### Instructions to follow
Copy out the items below, from the line containing "pose: elev=27.4 azim=182.3" through the last line of the items, including both.

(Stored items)
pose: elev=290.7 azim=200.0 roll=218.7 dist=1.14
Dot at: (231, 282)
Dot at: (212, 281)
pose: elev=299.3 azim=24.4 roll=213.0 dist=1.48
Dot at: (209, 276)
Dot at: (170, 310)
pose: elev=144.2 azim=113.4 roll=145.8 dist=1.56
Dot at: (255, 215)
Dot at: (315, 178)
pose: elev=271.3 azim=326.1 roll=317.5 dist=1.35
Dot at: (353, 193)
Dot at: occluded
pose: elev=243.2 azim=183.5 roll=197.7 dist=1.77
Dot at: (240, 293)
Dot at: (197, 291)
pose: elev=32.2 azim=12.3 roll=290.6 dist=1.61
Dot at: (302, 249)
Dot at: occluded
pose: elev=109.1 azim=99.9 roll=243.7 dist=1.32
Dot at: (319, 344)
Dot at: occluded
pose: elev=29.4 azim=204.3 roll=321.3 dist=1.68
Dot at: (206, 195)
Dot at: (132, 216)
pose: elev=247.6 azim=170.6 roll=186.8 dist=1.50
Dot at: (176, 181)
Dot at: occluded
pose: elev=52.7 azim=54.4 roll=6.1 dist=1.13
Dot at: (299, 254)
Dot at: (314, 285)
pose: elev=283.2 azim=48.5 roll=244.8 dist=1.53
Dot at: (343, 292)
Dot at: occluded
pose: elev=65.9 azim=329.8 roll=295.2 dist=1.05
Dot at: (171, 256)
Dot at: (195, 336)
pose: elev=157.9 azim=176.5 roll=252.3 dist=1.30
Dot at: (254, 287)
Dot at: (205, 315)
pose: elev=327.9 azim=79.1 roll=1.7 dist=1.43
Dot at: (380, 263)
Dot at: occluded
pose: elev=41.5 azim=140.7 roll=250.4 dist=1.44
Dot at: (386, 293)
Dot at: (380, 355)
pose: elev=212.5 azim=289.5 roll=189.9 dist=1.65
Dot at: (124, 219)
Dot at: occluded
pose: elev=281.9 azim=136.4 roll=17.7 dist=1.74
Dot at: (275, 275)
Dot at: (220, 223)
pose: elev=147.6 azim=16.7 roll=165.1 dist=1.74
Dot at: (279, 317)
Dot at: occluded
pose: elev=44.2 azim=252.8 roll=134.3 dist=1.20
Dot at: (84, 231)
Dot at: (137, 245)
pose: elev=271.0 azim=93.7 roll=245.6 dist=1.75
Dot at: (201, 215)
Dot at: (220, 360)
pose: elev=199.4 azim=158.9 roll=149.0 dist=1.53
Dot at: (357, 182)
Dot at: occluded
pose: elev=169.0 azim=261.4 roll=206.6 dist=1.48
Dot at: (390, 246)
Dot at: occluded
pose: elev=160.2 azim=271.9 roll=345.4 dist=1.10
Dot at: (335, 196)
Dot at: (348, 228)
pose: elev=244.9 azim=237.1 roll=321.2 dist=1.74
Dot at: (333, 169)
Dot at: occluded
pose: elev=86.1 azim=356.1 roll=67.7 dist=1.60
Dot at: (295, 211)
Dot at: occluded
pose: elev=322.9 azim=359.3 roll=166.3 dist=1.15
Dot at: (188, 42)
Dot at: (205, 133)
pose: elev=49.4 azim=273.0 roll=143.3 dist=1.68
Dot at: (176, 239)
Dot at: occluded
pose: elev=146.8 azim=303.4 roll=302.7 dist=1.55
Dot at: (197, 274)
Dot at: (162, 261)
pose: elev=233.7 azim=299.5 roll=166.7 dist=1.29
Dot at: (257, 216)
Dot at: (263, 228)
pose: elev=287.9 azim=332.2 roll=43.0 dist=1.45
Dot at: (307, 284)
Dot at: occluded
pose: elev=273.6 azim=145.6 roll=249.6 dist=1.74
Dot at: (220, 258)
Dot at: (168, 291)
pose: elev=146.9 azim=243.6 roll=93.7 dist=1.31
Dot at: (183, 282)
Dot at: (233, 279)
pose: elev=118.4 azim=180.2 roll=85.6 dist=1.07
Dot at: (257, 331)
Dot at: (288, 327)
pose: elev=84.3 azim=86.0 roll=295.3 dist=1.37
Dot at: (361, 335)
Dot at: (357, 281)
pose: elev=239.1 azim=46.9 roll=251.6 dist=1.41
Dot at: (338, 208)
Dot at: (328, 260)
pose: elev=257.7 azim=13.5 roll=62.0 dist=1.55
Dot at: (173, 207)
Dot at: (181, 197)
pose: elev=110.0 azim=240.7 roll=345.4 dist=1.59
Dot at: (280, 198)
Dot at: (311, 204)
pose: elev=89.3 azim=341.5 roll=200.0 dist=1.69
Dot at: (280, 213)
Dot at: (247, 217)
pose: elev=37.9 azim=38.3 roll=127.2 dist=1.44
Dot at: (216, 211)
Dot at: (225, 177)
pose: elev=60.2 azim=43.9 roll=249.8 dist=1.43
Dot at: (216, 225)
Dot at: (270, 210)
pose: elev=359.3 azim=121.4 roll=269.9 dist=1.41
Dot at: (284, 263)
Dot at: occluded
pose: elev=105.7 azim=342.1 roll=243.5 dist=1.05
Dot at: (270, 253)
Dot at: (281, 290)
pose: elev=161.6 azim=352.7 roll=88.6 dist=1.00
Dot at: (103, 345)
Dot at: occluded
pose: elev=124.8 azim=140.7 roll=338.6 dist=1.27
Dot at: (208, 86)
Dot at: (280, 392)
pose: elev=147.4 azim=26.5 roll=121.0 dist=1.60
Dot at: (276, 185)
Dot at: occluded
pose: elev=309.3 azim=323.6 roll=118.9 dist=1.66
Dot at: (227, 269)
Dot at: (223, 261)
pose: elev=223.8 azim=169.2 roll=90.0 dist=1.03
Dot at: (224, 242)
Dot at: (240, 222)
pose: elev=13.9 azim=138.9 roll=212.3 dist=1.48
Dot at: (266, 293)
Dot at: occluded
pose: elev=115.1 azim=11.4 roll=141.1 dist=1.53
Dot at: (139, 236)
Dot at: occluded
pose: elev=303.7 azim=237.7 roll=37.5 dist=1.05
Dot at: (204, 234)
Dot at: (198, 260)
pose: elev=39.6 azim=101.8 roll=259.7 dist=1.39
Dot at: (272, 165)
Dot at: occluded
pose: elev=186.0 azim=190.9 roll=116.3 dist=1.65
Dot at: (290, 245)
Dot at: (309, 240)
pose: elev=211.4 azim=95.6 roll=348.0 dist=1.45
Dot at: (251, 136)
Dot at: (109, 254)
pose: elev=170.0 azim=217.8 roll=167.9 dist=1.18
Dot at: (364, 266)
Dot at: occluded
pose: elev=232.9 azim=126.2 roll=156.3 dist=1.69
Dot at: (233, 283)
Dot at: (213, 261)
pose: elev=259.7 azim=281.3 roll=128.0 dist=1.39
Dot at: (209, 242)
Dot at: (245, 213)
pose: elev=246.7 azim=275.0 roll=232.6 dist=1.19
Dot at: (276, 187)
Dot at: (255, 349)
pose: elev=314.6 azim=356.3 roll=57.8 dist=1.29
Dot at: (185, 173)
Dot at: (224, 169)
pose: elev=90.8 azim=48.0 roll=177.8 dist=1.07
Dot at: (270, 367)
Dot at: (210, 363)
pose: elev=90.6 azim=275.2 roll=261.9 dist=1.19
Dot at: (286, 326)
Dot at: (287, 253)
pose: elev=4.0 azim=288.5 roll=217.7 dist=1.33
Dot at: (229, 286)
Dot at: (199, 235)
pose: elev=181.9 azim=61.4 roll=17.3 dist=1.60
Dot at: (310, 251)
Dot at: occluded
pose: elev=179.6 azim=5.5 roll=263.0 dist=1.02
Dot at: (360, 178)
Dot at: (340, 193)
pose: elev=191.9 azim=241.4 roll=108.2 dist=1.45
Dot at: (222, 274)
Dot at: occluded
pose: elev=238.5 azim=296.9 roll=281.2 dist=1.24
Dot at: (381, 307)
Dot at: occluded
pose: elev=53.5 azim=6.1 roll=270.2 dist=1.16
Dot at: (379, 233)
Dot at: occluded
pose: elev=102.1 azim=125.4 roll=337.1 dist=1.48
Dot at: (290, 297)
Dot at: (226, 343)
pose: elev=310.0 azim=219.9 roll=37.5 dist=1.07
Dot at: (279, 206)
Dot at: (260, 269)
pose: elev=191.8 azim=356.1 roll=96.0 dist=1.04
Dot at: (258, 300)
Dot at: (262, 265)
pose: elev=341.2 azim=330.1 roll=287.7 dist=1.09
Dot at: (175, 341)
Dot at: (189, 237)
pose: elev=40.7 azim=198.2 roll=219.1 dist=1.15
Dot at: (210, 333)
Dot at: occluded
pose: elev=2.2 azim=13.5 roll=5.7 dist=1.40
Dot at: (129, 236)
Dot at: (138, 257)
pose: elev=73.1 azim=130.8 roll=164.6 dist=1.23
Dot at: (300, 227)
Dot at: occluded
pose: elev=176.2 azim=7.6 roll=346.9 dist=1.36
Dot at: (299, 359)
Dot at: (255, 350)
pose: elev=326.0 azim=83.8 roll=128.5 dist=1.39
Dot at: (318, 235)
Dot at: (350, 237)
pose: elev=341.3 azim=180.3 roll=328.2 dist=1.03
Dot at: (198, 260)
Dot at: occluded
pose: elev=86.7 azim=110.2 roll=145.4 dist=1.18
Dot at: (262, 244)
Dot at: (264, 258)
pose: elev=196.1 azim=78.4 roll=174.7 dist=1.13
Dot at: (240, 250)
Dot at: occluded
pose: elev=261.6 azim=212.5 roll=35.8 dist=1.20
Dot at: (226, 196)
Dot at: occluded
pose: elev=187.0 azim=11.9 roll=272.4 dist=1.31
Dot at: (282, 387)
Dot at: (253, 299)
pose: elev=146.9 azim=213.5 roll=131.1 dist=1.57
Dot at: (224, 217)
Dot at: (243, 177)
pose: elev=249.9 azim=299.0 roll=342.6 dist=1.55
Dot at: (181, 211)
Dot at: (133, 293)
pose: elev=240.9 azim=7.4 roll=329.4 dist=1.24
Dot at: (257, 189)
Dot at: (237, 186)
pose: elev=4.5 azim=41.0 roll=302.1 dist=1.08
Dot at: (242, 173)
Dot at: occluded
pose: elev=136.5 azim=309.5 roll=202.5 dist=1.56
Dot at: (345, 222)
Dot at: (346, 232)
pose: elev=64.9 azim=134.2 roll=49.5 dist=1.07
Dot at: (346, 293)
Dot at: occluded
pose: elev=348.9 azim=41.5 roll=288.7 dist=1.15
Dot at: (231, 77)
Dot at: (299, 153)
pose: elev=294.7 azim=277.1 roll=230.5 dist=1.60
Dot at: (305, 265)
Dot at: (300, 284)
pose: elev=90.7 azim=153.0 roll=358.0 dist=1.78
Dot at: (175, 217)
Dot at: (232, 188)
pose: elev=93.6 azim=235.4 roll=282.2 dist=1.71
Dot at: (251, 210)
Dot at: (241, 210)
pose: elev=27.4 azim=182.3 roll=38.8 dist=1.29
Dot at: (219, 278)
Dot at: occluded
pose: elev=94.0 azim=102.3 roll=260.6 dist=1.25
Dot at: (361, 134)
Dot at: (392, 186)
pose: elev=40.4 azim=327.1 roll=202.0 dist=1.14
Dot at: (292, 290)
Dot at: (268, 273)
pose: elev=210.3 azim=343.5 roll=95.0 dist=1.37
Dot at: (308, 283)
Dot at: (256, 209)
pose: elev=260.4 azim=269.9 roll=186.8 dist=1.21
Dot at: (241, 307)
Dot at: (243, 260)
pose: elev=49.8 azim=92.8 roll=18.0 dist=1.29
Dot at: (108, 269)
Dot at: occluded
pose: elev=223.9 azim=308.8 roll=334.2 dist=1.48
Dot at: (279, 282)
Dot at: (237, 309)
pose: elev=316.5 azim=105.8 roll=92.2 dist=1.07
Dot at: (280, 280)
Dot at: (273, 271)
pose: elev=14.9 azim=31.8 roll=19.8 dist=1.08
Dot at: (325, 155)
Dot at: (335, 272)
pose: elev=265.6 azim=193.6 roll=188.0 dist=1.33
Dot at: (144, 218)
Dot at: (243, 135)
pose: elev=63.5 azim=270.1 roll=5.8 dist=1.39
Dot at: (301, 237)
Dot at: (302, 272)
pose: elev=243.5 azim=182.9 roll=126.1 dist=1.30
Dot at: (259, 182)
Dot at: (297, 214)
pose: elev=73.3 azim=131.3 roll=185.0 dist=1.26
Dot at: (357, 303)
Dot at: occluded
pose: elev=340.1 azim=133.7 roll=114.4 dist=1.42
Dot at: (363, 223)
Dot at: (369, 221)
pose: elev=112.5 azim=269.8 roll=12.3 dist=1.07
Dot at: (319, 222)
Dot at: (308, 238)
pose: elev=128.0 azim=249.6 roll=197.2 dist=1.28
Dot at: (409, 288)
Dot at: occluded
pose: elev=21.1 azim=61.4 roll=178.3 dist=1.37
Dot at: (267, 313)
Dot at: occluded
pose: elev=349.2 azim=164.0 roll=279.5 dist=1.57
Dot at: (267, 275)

### Answer to the exercise
pose: elev=27.4 azim=182.3 roll=38.8 dist=1.29
Dot at: (219, 278)
Dot at: occluded
pose: elev=94.0 azim=102.3 roll=260.6 dist=1.25
Dot at: (361, 134)
Dot at: (392, 186)
pose: elev=40.4 azim=327.1 roll=202.0 dist=1.14
Dot at: (292, 290)
Dot at: (268, 273)
pose: elev=210.3 azim=343.5 roll=95.0 dist=1.37
Dot at: (308, 283)
Dot at: (256, 209)
pose: elev=260.4 azim=269.9 roll=186.8 dist=1.21
Dot at: (241, 307)
Dot at: (243, 260)
pose: elev=49.8 azim=92.8 roll=18.0 dist=1.29
Dot at: (108, 269)
Dot at: occluded
pose: elev=223.9 azim=308.8 roll=334.2 dist=1.48
Dot at: (279, 282)
Dot at: (237, 309)
pose: elev=316.5 azim=105.8 roll=92.2 dist=1.07
Dot at: (280, 280)
Dot at: (273, 271)
pose: elev=14.9 azim=31.8 roll=19.8 dist=1.08
Dot at: (325, 155)
Dot at: (335, 272)
pose: elev=265.6 azim=193.6 roll=188.0 dist=1.33
Dot at: (144, 218)
Dot at: (243, 135)
pose: elev=63.5 azim=270.1 roll=5.8 dist=1.39
Dot at: (301, 237)
Dot at: (302, 272)
pose: elev=243.5 azim=182.9 roll=126.1 dist=1.30
Dot at: (259, 182)
Dot at: (297, 214)
pose: elev=73.3 azim=131.3 roll=185.0 dist=1.26
Dot at: (357, 303)
Dot at: occluded
pose: elev=340.1 azim=133.7 roll=114.4 dist=1.42
Dot at: (363, 223)
Dot at: (369, 221)
pose: elev=112.5 azim=269.8 roll=12.3 dist=1.07
Dot at: (319, 222)
Dot at: (308, 238)
pose: elev=128.0 azim=249.6 roll=197.2 dist=1.28
Dot at: (409, 288)
Dot at: occluded
pose: elev=21.1 azim=61.4 roll=178.3 dist=1.37
Dot at: (267, 313)
Dot at: occluded
pose: elev=349.2 azim=164.0 roll=279.5 dist=1.57
Dot at: (267, 275)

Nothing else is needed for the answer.